The truth is there are skills gaps and talent risks in the energy workforce, and they are only going to get worse unless talent is realized as critical to business performance. As the prices of oil rebound and profits rise once again, energy companies are forgetting the impending talent crisis that is approaching faster than ever. It is predicted that the majority of the energy workforce is approaching retirement age and with them they will take decades of knowledge and experience without which the business will suffer. Just planning to increase head count to compensate does not balance this out and drastically increasing headcount is a talent risk, just as high turnover.
The misconception is that talent is not a stagnant business process which can just be optimized and then left alone to be efficient. Talent is integral to the business, as a company is only as good as its people. Talent issues cannot be addressed through band aid-like fixes since it is a holistic process that needs to align with business strategy to be truly effective.
The bottom line is that CEOs seem to be confused about talent, and HR needs a bigger seat at the table. Whether organizations plan to mature through organic or inorganic growth, HR needs to be consulted to ensure strategic talent requirements are being met for long term sustainability. HR also needs be empowered to leverage more data, as this will help better refine the language of talent within the organization and educate senior leadership on the links between talent and business performance.

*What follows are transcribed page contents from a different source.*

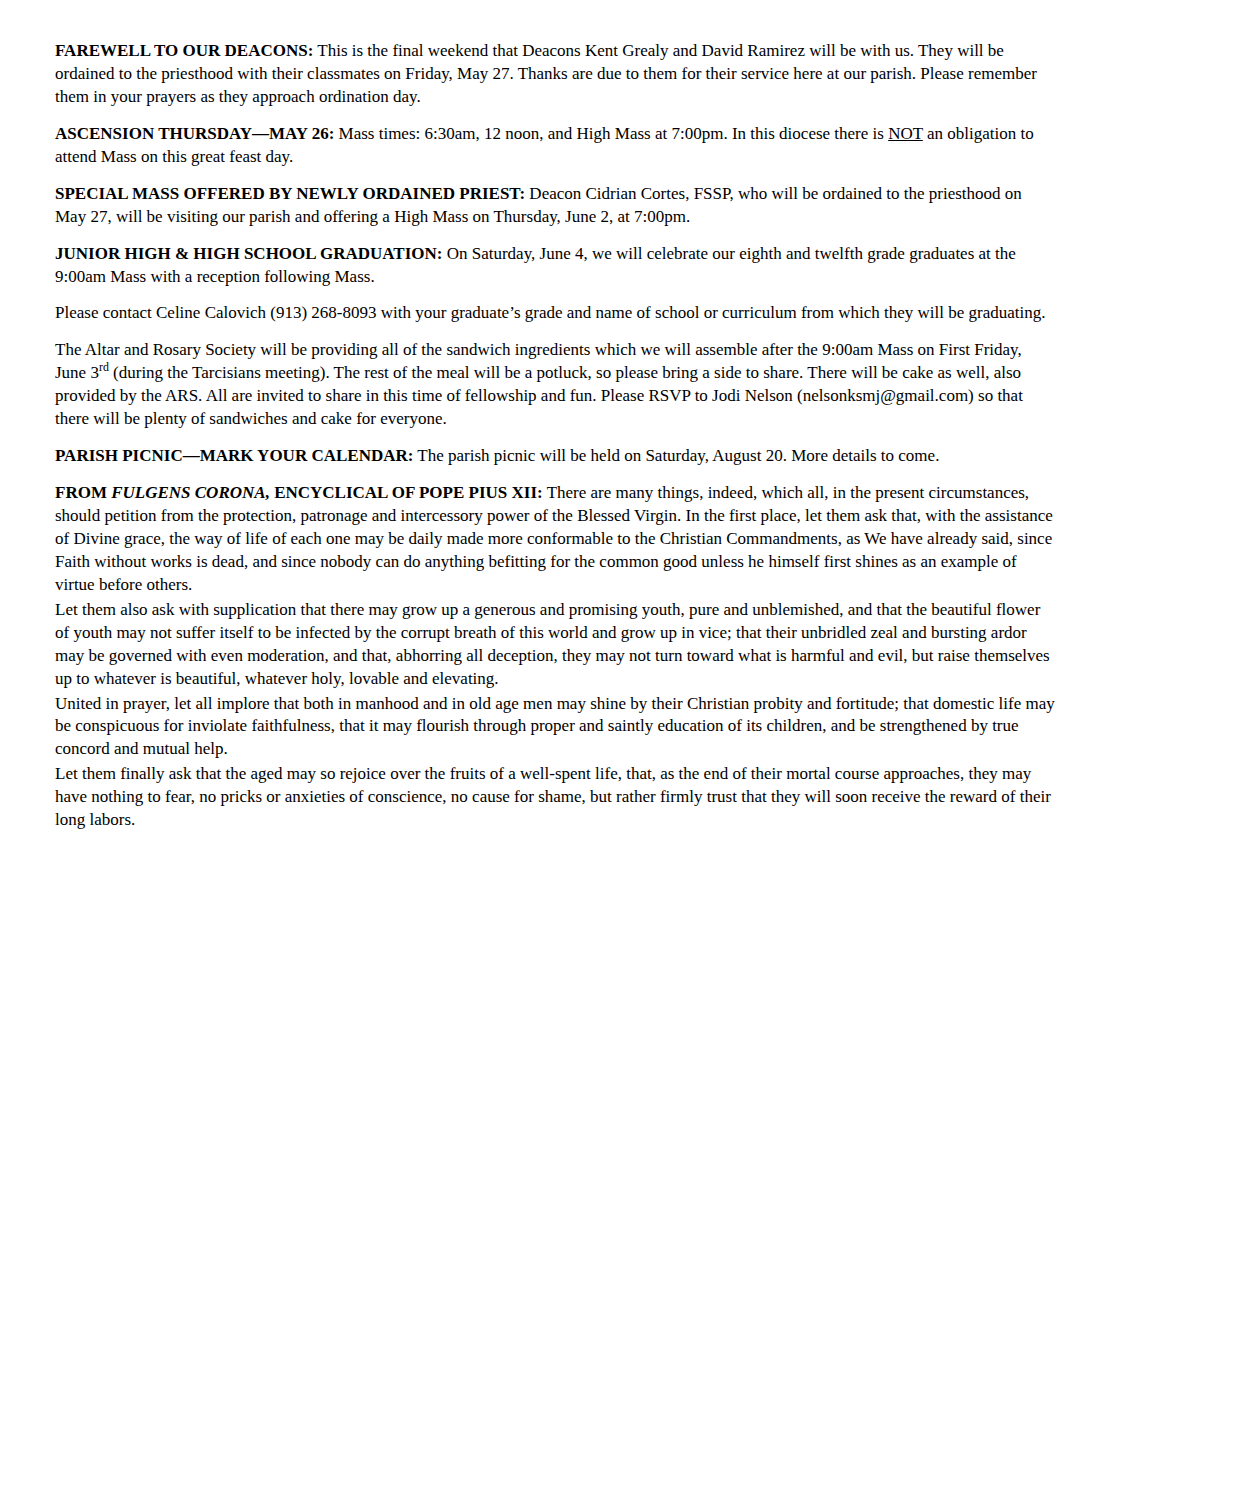FAREWELL TO OUR DEACONS: This is the final weekend that Deacons Kent Grealy and David Ramirez will be with us. They will be ordained to the priesthood with their classmates on Friday, May 27. Thanks are due to them for their service here at our parish. Please remember them in your prayers as they approach ordination day.
ASCENSION THURSDAY—MAY 26: Mass times: 6:30am, 12 noon, and High Mass at 7:00pm. In this diocese there is NOT an obligation to attend Mass on this great feast day.
SPECIAL MASS OFFERED BY NEWLY ORDAINED PRIEST: Deacon Cidrian Cortes, FSSP, who will be ordained to the priesthood on May 27, will be visiting our parish and offering a High Mass on Thursday, June 2, at 7:00pm.
JUNIOR HIGH & HIGH SCHOOL GRADUATION: On Saturday, June 4, we will celebrate our eighth and twelfth grade graduates at the 9:00am Mass with a reception following Mass.
Please contact Celine Calovich (913) 268-8093 with your graduate’s grade and name of school or curriculum from which they will be graduating.
The Altar and Rosary Society will be providing all of the sandwich ingredients which we will assemble after the 9:00am Mass on First Friday, June 3rd (during the Tarcisians meeting). The rest of the meal will be a potluck, so please bring a side to share. There will be cake as well, also provided by the ARS. All are invited to share in this time of fellowship and fun. Please RSVP to Jodi Nelson (nelsonksmj@gmail.com) so that there will be plenty of sandwiches and cake for everyone.
PARISH PICNIC—MARK YOUR CALENDAR: The parish picnic will be held on Saturday, August 20. More details to come.
FROM FULGENS CORONA, ENCYCLICAL OF POPE PIUS XII: There are many things, indeed, which all, in the present circumstances, should petition from the protection, patronage and intercessory power of the Blessed Virgin. In the first place, let them ask that, with the assistance of Divine grace, the way of life of each one may be daily made more conformable to the Christian Commandments, as We have already said, since Faith without works is dead, and since nobody can do anything befitting for the common good unless he himself first shines as an example of virtue before others.
Let them also ask with supplication that there may grow up a generous and promising youth, pure and unblemished, and that the beautiful flower of youth may not suffer itself to be infected by the corrupt breath of this world and grow up in vice; that their unbridled zeal and bursting ardor may be governed with even moderation, and that, abhorring all deception, they may not turn toward what is harmful and evil, but raise themselves up to whatever is beautiful, whatever holy, lovable and elevating.
United in prayer, let all implore that both in manhood and in old age men may shine by their Christian probity and fortitude; that domestic life may be conspicuous for inviolate faithfulness, that it may flourish through proper and saintly education of its children, and be strengthened by true concord and mutual help.
Let them finally ask that the aged may so rejoice over the fruits of a well-spent life, that, as the end of their mortal course approaches, they may have nothing to fear, no pricks or anxieties of conscience, no cause for shame, but rather firmly trust that they will soon receive the reward of their long labors.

Only by aligning the people strategy with business objectives will energy CEOs be able to see the crisis on the horizon and prepare for the oncoming storm.
The majority of energy CEOs do not think their skills gap will worsen in the future.
Ninety-eight percent of CEO are confident they have the right talent in place to drive success.
Organizational headcount will increase over the next 3 years.
Companies have a high performance culture based on 96 percent of CEOs.